A Case of Extramedullary Progression Despite of Serologic Improvement in a Patient Treated with Thalidomide for Multiple Myeloma

Affiliations
  • 1Department of Internal Medicine, Sanggyepaik Hospital, Inje University College of Medicine, Seoul, Korea. yjyuh@sanggyepaik.ac.kr
  • 2Department of Laboratory Medicine, Sanggyepaik Hospital, Inje University College of Medicine, Seoul, Korea.

Abstract

Thalidomide is an anti-angiogenic agent widely used in patients with multiple myeloma.
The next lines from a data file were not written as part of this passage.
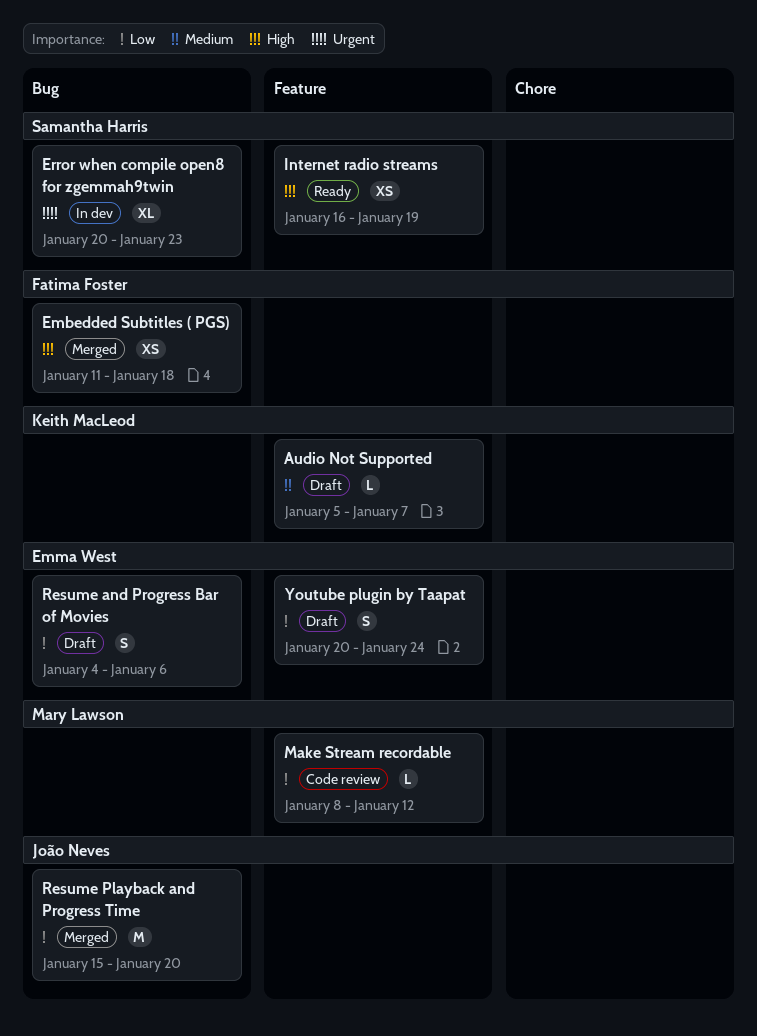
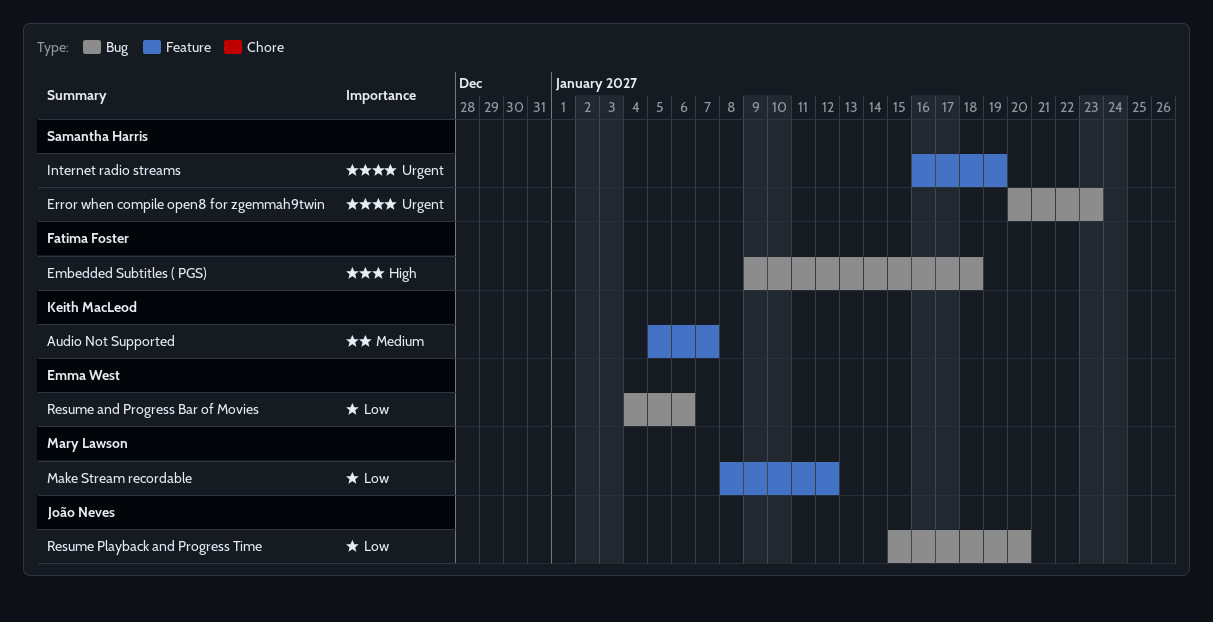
Embedded Subtitles ( PGS), start: Jan 11 -> Jan 9
Internet radio streams, priority: High -> Urgent
Youtube plugin by Taapat: present -> none

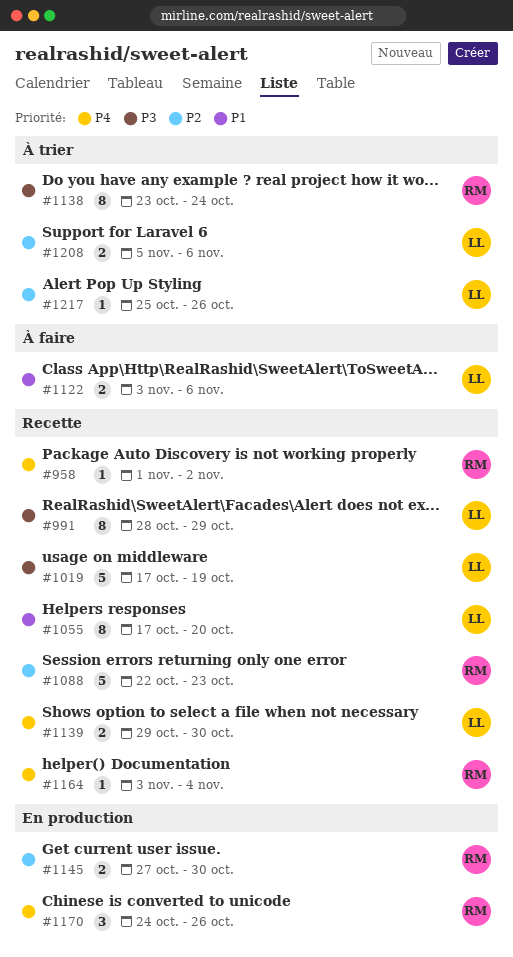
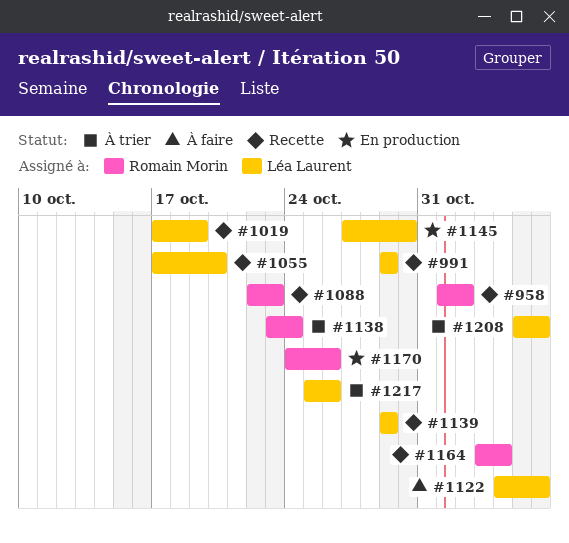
#991, start: Oct 28 -> Oct 29
#1122, start: Nov 3 -> Nov 4
#1139, due: Oct 30 -> Oct 29
#1145, owner: Romain Morin -> Léa Laurent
The response to therapy is commonly monitored using serum and/or urine M protein, as these are known to reflect the tumor burden. Although extramedullary plasmacytomas are tissues with high neovascularization, it has been suggested in some reports that the response to thalidomide in these patients may be inferior, despite changes in the serum M protein level. Herein, we report the case of a patient who newly developed hepatosplenic extramedullary plasmacytoma, despite reduction in the serum M protein level following thalidomide treatment.

Keyword

Thalidomide; Multiple myeloma; Extramedullary plasmacytoma

MeSH Terms

Humans
Multiple Myeloma*
Plasmacytoma
Thalidomide*
Tumor Burden
Thalidomide

Figure

  • Fig. 1. Abdominal CT. There is a hepatosplenomegaly. The length of spleen is 20cm. There were multiple lymph nodes enlargement (from several mm to 5cm in diameter) in the porta hepatis and common hepatic portocaval area.

  • Fig. 2. Bone marrow biopsy specimen. (A) H&E stain × 1,000, (B) CD38 stain × 1,000, (C) Kappa stain × 1,000, (D) lambda stain × 1,000.